What the task asks: Each line of the data below containing "Wrangler" needs to be listed.

Exercise materials:

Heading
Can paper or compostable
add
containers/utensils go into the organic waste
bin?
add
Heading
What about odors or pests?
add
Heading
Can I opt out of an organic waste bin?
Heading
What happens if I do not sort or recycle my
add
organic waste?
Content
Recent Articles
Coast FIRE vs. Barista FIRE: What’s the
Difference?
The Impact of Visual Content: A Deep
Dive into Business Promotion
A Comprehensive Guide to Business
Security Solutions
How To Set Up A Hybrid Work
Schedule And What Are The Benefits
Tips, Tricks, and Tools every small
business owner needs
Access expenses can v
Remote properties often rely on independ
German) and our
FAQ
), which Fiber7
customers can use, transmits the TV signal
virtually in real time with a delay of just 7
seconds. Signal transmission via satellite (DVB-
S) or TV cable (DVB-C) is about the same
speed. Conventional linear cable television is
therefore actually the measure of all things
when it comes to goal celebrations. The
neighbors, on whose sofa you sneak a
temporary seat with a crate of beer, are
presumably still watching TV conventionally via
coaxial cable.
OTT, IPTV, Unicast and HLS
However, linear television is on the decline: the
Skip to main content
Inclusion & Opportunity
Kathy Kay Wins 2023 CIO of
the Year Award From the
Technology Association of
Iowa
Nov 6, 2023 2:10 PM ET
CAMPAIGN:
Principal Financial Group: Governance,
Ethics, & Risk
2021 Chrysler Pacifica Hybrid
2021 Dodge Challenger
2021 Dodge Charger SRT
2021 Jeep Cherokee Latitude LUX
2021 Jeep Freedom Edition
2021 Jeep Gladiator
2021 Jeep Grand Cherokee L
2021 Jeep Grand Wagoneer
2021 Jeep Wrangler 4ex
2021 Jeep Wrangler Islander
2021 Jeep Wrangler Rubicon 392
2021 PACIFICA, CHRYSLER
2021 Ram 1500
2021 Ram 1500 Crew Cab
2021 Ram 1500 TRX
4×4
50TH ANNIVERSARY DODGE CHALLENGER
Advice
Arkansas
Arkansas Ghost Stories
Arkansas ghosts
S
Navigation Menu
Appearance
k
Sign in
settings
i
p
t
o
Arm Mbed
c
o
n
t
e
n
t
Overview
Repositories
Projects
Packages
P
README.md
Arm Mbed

Expected output:
2021 Jeep Wrangler 4ex
2021 Jeep Wrangler Islander
2021 Jeep Wrangler Rubicon 392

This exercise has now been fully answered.